● Data extract
..........
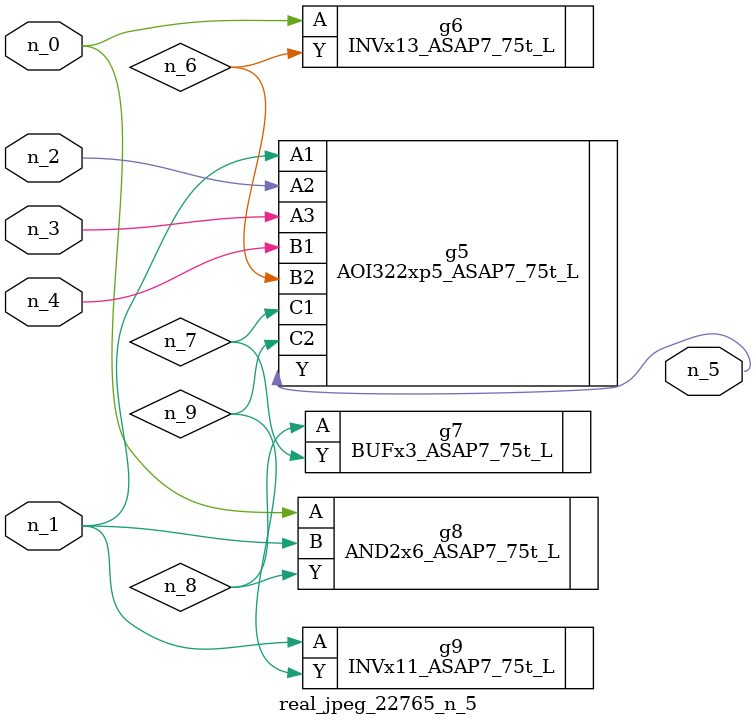
<source format=v>
module real_jpeg_22765_n_5 (n_4, n_0, n_1, n_2, n_3, n_5);

input n_4;
input n_0;
input n_1;
input n_2;
input n_3;

output n_5;

wire n_8;
wire n_6;
wire n_7;
wire n_9;

INVx13_ASAP7_75t_L g6 ( 
.A(n_0),
.Y(n_6)
);

AND2x6_ASAP7_75t_L g8 ( 
.A(n_0),
.B(n_1),
.Y(n_8)
);

AOI322xp5_ASAP7_75t_L g5 ( 
.A1(n_1),
.A2(n_2),
.A3(n_3),
.B1(n_4),
.B2(n_6),
.C1(n_7),
.C2(n_9),
.Y(n_5)
);

INVx11_ASAP7_75t_L g9 ( 
.A(n_1),
.Y(n_9)
);

BUFx3_ASAP7_75t_L g7 ( 
.A(n_8),
.Y(n_7)
);


endmodule
</source>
..........
● Exercise details
Copy each line of the listing that carries the word "input".

● Worked solution
input n_4;
input n_0;
input n_1;
input n_2;
input n_3;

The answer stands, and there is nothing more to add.